--- FRAGMENTO DE LECTURA ---
(Texto escrito por una colaborada a partir de un testimonio real)

Tuve un parto múltiple de un solo hijo. Lo otro no fue un hijo, fue una almorrana del tamaño de las cabezas de la Isla de Pascua. Al igual que mi niño vive conmigo en mi corazón, en mi mente y en mi propia casa día tras día, la hemorroide se quedó a vivir en mi ojete. Era tan grande que, a veces, me daban ganas de darle una palmadita por si lloraba y comprobar que, al final, sí que tengo dos hijos.

A muchas de las que ya habéis dado a luz os sonará esto, no hace falta que entre en detalles, ¿no? La presión continua sobre el útero y el ano, especialmente en los últimos meses, aumentan el riesgo de nuestras amigas se salgan. Y, si ya están ahí ahí, cuando lleguen los empujones del parto no habrá quien las pare. Flujos, sangre, almorrana, lagrimones como ruedas de tractor… Todos quieren sumarse a la fiesta de ver nacer al bebé.

La almorrana es de esas cosas que te recuerdan las consecuencias de ser madre, por si no fuera bastante con una criatura 100% dependiente. A las menos afortunadas les cambiará la vida en los próximos meses, y no para bien. Hasta en materia sexual se hacen presentes.

“Quiero darte por detrás”

Las afortunadas que no las habéis padecido, sabed que esa protuberancia grotesca allí alojada es muy molesta: pica, escuece, sangra y duele. Tareas cotidianas tan simples como sentarte te hacen ver las estrellas, no en el buen sentido. Y ni hablemos del momento de ir al baño. Empujar para echar tus residuos es horrible, y limpiarte doblemente horrible. Sientes que te desagarras en cada pasada del papel.

Mi maridito y flamante nuevo padre estaba al tanto de todo esto, claro. Yo le había ahorrado el espectáculo que era admirarla, pero sabía de mis molestias. Él es uno de esos afortunados que nunca las han padecido, así que el alma de cántaro me propuso algo gore: el sexo anal.
--- SECCIÓN DE DATOS ---
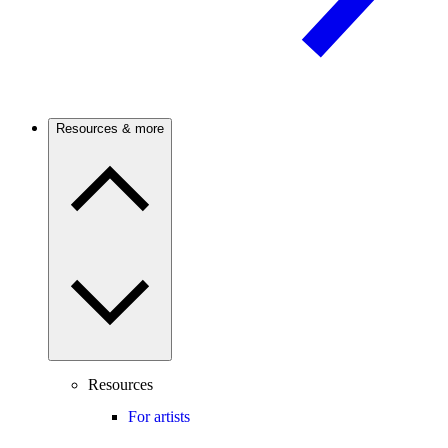
Resources & more
Resources
For artists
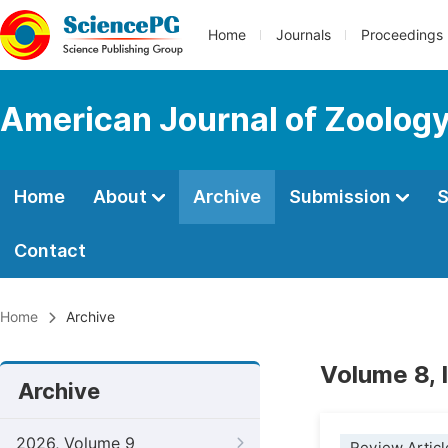
Home
Journals
Proceedings
American Journal of Zoolog
Home
About
Archive
Submission
S
Contact
Home
Archive
Volume 8, 
Archive
2026, Volume 9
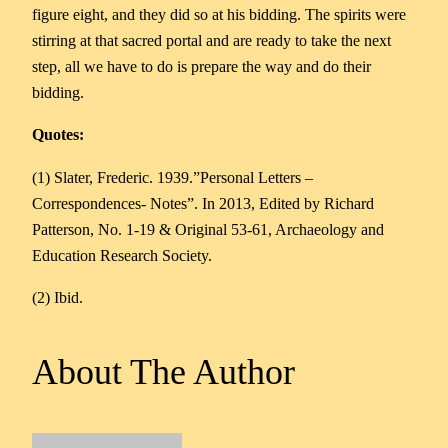
figure eight, and they did so at his bidding. The spirits were
stirring at that sacred portal and are ready to take the next
step, all we have to do is prepare the way and do their
bidding.
Quotes:
(1) Slater, Frederic. 1939.”Personal Letters –
Correspondences- Notes”. In 2013, Edited by Richard
Patterson, No. 1-19 & Original 53-61, Archaeology and
Education Research Society.
(2) Ibid.
About The Author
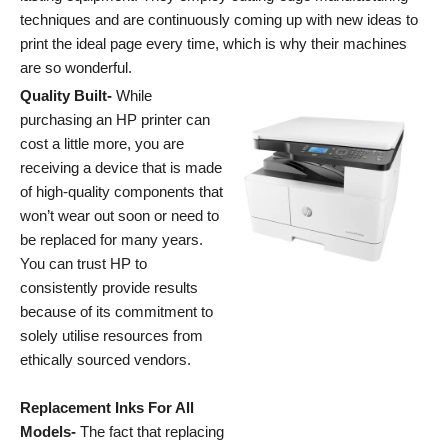
techniques and are continuously coming up with new ideas to
print the ideal page every time, which is why their machines
are so wonderful.
Quality Built-
While
purchasing an HP printer can
cost a little more, you are
receiving a device that is made
of high-quality components that
won’t wear out soon or need to
be replaced for many years.
You can trust HP to
consistently provide results
because of its commitment to
solely utilise resources from
ethically sourced vendors.
Replacement Inks For All
Models-
The fact that replacing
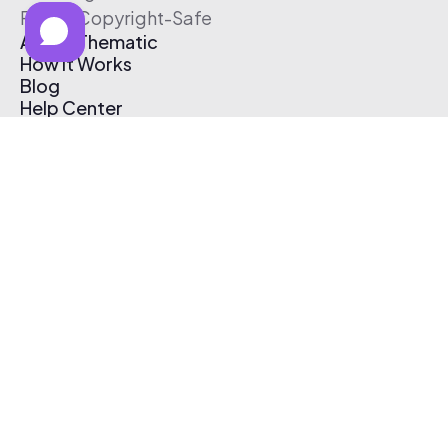
Free & Copyright-Safe
About Thematic
How It Works
Blog
Help Center
Affiliate Program
Pricing
Thematic App
Creator Toolkit
Contact Us
Submit Music
Log In
Create Free Account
---
# PREGUNTAS DEL MATERIAL:
1. Responde con base en el fragmento de lectura:
(a) ¿Con qué compara el texto el tamaño de la almorrana?
(b) ¿Qué aumenta el riesgo de que las hemorroides se salgan?
(c) ¿Qué propuso el marido?
2. Cambia «ojete» por «trasero» y reproduce el pasaje del fragmento de lectura que comienza en «Tuve un parto» y termina tras «tengo dos hijos.».

# RESPUESTAS NUMERADAS:
1.
(a) Con las cabezas de la Isla de Pascua.
(b) La presión continua sobre el útero y el ano, especialmente en los últimos meses.
(c) El sexo anal.

2.
Tuve un parto múltiple de un solo hijo. Lo otro no fue un hijo, fue una almorrana del tamaño de las cabezas de la Isla de Pascua. Al igual que mi niño vive conmigo en mi corazón, en mi mente y en mi propia casa día tras día, la hemorroide se quedó a vivir en mi trasero. Era tan grande que, a veces, me daban ganas de darle una palmadita por si lloraba y comprobar que, al final, sí que tengo dos hijos.